Now there are several recipes that are great because they are only limited by our imaginations and our pantry. Crepes are one of those kinds of recipes. So I found this web-page that had a basic buckwheat crepe recipe and then four different fillings (chicken, salmon, apples, and spinach). They all looked very tasty. We ended up doing the Apple and Leek recipe, only I used red onion because it was what I had on hand, and it was a big hit. Ian’s only comment was “add cinnamon.” The Chicken-Pesto recipe looks really yummy as well.

by pzado

The original recipe calls for Buckwheat flour, which I didnt have, but I figured it could handle some heartier flours. So I used a combo of Spelt and Rye flour. Worked great. My guess is that the basic crepe could use almost any flour you have on hand. My kinda recipe. Another comment, for a family of 4 non-ravenous adults, double the crepe recipe, but keep the filling amounts the same. However, if you have teenage boys you are feeding, triple it. You can find all four crepe fillings here, but dont stop there.
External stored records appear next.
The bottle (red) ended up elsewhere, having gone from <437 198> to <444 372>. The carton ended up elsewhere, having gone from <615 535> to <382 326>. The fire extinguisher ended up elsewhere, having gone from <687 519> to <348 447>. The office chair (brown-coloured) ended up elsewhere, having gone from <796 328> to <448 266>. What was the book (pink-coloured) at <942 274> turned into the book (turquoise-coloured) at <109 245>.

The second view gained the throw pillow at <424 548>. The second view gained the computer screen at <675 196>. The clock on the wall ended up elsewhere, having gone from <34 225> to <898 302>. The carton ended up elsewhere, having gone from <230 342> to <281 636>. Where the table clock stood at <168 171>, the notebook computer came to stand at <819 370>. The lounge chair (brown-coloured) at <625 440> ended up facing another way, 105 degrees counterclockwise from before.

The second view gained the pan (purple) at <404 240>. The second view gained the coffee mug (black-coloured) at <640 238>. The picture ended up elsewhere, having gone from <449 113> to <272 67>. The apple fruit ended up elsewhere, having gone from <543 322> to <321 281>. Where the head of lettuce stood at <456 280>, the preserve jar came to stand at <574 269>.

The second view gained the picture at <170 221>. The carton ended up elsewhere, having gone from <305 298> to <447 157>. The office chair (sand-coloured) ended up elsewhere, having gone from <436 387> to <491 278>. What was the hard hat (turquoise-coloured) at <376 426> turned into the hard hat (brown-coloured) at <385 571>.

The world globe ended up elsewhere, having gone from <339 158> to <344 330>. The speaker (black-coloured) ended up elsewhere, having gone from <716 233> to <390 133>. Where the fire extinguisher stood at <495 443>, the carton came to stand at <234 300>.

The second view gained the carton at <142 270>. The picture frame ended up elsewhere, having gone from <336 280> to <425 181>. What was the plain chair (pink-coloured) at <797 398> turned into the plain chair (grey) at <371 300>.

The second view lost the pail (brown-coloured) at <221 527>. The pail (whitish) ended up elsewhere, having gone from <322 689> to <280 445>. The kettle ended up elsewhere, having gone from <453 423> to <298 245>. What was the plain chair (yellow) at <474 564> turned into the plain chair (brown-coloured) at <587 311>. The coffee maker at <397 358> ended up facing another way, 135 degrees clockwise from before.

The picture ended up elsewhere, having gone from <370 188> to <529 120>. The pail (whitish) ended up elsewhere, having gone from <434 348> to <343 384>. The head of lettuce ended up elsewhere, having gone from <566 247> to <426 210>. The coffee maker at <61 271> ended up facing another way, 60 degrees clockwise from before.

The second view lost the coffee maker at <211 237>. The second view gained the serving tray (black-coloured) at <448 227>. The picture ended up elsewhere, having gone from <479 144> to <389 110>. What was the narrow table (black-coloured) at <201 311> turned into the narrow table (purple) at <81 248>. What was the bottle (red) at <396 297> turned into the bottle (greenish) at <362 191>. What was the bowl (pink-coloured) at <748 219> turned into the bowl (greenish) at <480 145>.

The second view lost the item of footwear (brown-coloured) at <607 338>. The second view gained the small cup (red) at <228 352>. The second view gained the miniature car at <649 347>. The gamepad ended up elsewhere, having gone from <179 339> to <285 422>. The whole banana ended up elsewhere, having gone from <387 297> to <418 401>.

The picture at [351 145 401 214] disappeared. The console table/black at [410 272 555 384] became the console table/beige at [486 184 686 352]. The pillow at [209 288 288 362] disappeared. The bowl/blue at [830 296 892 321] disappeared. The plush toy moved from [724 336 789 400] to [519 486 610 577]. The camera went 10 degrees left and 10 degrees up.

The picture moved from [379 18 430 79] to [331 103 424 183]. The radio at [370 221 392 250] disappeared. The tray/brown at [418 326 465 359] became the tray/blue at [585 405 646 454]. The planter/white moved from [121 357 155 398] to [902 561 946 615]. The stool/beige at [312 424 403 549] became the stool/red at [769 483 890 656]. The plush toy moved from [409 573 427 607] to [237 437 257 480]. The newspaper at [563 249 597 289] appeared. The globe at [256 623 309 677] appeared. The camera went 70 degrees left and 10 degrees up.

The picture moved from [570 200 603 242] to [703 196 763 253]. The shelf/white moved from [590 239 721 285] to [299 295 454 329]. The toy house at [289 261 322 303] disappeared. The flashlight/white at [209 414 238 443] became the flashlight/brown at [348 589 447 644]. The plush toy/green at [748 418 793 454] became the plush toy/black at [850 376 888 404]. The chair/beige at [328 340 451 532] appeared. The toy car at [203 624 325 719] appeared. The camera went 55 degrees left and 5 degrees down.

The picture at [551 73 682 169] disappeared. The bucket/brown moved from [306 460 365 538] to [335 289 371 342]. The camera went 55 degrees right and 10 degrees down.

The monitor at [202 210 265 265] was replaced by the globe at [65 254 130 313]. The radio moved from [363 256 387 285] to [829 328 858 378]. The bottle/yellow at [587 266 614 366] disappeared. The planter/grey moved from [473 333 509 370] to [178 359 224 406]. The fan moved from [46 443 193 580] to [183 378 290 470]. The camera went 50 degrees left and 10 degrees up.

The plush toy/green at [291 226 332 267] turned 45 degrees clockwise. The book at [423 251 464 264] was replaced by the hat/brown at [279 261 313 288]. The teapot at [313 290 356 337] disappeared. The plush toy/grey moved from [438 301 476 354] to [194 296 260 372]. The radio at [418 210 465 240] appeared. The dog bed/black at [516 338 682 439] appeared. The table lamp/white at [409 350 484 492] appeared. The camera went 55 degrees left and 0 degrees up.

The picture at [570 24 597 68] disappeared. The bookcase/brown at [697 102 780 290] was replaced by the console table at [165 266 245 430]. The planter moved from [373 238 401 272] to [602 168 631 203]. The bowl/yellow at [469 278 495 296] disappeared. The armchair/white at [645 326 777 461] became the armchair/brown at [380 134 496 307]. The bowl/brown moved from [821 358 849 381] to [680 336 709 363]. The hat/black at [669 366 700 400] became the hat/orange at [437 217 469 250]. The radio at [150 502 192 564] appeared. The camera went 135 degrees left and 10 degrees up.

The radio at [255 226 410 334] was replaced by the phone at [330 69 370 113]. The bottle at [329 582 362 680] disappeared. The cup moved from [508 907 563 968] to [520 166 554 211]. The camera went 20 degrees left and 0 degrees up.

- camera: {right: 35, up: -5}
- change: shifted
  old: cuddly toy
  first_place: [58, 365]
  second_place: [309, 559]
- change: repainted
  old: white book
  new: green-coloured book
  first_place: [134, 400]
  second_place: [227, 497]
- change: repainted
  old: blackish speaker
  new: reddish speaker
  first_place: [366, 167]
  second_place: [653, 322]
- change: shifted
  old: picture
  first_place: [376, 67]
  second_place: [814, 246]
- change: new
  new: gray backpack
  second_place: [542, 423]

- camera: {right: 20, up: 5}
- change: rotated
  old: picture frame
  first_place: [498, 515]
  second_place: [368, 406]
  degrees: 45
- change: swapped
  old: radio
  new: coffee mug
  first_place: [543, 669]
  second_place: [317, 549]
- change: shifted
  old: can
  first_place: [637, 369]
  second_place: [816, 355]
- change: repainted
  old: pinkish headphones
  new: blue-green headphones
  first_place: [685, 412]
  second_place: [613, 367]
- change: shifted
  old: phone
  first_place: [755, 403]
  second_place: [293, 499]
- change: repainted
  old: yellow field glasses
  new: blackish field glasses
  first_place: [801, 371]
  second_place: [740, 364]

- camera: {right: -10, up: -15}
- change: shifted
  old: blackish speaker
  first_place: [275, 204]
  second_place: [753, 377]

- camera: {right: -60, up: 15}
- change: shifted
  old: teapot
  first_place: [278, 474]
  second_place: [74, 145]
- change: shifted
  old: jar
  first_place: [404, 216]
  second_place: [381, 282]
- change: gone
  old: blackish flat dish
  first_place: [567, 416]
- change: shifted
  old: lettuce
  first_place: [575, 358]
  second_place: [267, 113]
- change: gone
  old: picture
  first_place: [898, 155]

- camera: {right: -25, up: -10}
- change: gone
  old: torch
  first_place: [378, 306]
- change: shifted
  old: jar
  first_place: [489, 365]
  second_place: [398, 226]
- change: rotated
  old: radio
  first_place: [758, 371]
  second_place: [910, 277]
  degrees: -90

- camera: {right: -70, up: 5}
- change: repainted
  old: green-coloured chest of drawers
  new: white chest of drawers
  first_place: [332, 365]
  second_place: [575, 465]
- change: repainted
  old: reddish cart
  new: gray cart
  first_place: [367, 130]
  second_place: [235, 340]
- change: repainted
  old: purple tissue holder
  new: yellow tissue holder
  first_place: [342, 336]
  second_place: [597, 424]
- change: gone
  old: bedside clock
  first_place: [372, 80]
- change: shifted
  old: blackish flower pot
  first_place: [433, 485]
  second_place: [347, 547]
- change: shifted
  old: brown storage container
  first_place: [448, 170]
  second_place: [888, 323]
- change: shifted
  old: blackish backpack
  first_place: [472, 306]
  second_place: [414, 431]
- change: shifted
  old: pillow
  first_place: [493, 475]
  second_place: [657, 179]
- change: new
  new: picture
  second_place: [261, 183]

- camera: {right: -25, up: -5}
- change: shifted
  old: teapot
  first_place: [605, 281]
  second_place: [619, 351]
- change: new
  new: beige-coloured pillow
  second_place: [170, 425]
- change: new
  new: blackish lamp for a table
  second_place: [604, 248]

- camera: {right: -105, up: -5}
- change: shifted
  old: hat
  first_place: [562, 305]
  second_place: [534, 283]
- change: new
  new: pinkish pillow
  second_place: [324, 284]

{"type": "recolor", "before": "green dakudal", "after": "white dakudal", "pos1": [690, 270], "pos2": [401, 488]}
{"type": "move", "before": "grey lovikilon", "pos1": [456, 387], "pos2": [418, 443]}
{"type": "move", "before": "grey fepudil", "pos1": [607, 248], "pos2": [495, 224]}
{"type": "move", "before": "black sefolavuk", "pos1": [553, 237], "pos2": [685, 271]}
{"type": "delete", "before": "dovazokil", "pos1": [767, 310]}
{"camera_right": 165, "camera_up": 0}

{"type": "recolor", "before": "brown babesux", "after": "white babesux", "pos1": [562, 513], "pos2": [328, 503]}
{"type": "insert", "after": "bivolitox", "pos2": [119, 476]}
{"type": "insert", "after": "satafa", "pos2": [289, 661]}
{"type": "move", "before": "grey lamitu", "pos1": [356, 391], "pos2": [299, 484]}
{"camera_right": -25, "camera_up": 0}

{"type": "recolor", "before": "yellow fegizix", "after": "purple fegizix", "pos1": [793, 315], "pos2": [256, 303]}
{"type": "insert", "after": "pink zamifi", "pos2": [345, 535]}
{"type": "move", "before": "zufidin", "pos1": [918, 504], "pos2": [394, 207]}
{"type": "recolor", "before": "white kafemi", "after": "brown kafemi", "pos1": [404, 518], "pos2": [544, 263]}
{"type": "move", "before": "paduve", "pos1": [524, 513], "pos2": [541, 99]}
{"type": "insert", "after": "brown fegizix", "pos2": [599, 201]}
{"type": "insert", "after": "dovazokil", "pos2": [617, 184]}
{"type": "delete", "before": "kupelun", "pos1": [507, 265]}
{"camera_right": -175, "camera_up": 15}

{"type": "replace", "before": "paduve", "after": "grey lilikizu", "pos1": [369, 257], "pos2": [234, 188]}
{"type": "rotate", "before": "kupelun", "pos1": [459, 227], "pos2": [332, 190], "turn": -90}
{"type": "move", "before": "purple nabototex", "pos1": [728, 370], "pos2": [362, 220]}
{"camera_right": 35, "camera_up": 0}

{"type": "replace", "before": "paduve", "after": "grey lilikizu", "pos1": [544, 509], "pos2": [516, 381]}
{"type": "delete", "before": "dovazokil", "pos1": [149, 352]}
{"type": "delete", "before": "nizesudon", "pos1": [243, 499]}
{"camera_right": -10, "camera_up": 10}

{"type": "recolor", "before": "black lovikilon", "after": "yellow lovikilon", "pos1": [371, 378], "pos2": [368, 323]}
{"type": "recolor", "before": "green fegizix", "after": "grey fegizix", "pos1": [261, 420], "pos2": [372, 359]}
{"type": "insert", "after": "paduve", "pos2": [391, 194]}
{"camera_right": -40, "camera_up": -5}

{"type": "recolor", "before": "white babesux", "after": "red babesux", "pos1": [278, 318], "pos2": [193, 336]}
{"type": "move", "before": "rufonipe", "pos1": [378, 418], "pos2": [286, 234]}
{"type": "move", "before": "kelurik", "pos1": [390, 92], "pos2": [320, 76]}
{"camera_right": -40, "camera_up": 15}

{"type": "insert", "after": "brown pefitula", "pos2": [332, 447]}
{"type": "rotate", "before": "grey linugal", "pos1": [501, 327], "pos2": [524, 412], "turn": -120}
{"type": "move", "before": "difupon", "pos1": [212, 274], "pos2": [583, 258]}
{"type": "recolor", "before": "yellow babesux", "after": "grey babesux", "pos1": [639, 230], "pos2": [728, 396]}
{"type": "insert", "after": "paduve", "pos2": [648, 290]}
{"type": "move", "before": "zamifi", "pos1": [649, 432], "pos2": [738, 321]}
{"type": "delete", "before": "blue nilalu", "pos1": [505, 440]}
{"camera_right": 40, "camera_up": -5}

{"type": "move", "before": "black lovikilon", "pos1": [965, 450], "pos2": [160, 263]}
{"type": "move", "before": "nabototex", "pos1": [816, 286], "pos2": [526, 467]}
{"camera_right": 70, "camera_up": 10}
If you dont have those ingredients or they dont do anything for you, keep looking online til you find a recipe that works for you. Here is the basic dinner crepe, but like I said, take a look at all four fillings.

Basic Crepes:

3 large eggs

2/3 cup flour of choice

1 cup whole milk

About 2 tablespoons melted butter

Whisk the eggs, flour and milk together and pour onto greased griddle a 1/3 of a cup at a time. Once poured on the griddle lift it up and tilt til the batter spreads quite thin. Place back down on stove and cook at medium heat for 1-3 minutes til browned. Fill with desired fillings.

Again you are only limited by your imagination. And the great thing about this is that if you have any crepes left over, you can make dessert out of them! Happy Eating!